Both the D-Wave One (128 qubits) and D-Wave Two (512 qubits) processors have DACs. But the circuitry setup of D-Wave One created some problems between the programming DAC phase and the quantum annealing operations phase. Specifically, the D-Wave One programming phase temporarily raised the temperature to as much as 500 millikelvin, which only dropped back down to the 20 millikelvin temperature necessary for quantum annealing after one second. That’s a significant delay for a machine that can perform quantum annealing in just 20 microseconds (20 millionths of a second).

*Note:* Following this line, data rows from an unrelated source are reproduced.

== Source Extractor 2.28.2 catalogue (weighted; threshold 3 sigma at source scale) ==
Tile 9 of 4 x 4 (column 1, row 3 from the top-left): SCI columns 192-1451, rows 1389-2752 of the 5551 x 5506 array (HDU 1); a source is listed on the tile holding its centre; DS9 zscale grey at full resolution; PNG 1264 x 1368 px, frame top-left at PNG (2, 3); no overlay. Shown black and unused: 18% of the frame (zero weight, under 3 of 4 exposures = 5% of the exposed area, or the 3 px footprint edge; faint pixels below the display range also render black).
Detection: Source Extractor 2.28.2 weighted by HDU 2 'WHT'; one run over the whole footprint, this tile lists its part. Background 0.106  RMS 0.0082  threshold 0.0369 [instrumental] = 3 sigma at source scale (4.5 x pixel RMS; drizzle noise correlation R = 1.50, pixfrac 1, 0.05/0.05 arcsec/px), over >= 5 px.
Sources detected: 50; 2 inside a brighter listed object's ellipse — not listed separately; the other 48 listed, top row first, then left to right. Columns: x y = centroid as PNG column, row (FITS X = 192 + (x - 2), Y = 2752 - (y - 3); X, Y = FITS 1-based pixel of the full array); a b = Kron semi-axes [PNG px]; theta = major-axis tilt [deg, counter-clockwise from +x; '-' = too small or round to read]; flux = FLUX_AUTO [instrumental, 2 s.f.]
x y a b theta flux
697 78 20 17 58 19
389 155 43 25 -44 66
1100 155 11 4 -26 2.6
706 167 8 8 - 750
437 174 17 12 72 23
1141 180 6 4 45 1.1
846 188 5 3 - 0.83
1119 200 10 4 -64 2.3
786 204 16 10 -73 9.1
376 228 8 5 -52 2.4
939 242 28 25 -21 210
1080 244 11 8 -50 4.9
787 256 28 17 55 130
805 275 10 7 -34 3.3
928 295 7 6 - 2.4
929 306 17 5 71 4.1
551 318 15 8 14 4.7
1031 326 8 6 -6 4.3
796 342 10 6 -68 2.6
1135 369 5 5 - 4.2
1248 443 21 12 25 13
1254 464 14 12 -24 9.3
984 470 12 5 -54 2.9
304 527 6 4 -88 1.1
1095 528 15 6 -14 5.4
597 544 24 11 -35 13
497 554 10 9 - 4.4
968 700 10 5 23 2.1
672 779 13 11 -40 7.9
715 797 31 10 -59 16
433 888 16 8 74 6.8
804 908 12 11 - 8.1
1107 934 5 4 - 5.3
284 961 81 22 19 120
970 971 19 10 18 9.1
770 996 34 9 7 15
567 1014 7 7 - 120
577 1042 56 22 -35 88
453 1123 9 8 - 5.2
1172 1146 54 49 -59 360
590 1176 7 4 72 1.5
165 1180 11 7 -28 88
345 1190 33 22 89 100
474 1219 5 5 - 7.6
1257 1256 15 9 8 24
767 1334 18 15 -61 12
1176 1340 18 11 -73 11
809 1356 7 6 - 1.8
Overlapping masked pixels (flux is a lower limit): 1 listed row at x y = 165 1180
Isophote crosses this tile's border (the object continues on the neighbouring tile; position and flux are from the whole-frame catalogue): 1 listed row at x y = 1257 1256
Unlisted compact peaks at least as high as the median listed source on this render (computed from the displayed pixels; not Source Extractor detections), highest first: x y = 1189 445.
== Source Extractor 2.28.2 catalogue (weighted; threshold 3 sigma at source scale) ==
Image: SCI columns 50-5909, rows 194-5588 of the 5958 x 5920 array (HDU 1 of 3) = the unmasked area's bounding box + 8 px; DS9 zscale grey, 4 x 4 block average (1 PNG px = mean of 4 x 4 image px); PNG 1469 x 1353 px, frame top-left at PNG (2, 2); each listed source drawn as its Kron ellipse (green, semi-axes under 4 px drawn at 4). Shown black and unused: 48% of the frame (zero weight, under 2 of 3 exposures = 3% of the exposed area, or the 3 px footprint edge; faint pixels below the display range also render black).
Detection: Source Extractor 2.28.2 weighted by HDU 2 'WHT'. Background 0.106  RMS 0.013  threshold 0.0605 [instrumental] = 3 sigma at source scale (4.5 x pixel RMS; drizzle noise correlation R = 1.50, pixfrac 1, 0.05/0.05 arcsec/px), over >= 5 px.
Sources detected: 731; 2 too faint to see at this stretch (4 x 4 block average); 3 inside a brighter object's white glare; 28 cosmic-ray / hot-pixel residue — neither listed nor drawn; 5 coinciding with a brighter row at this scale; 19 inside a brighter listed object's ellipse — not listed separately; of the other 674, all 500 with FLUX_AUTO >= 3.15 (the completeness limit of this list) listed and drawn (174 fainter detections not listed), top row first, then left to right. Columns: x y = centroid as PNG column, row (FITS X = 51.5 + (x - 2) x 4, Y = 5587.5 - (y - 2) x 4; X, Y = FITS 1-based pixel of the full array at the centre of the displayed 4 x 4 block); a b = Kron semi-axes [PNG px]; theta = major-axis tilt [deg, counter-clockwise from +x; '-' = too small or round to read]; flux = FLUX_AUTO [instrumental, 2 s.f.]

By simplifying the hardware architecture and adding some more control lines, D-Wave managed to largely eliminate the temperature rise. That in turn reduced the post-programming delay to about 10 milliseconds (10 thousandths of a second)— a “factor of 100 improvement achieved within one processor generation,” Hilton says. D-Wave also managed to reduce the physical size of the DAC “footprint” by about 50 percent in D-Wave Two.
Building ever-larger arrays of qubits continues to challenge D-Wave’s engineers. They must always be aware of how their hardware design—packed with many classical computing components—can affect the fragile quantum states and lead to errors or noise that overwhelms the quantum annealing operations.
“We were nervous about going down this path,” Hilton says. “This architecture requires the qubits and the quantum devices to be intermingled with all these big classical objects. The threat you worry about is noise and impact of all this stuff hanging around the qubits. Traditional experiments in quantum computing have qubits in almost perfect isolation. But if you want quantum computing to be scalable, it will have to be immersed in a sea of computing complexity.”
Still, D-Wave’s current hardware architecture, code-named “Chimera,” should be capable of building quantum computing machines of up to 8000 qubits, Hilton says. The company is also working on building a larger processor containing 1000 qubits.
“The architecture isn’t necessarily going to stay the same, because we’re constantly learning about performance and other factors,” Hilton says. “But each time we implement a generation, we try to give it some legs so we know it’s extendable.”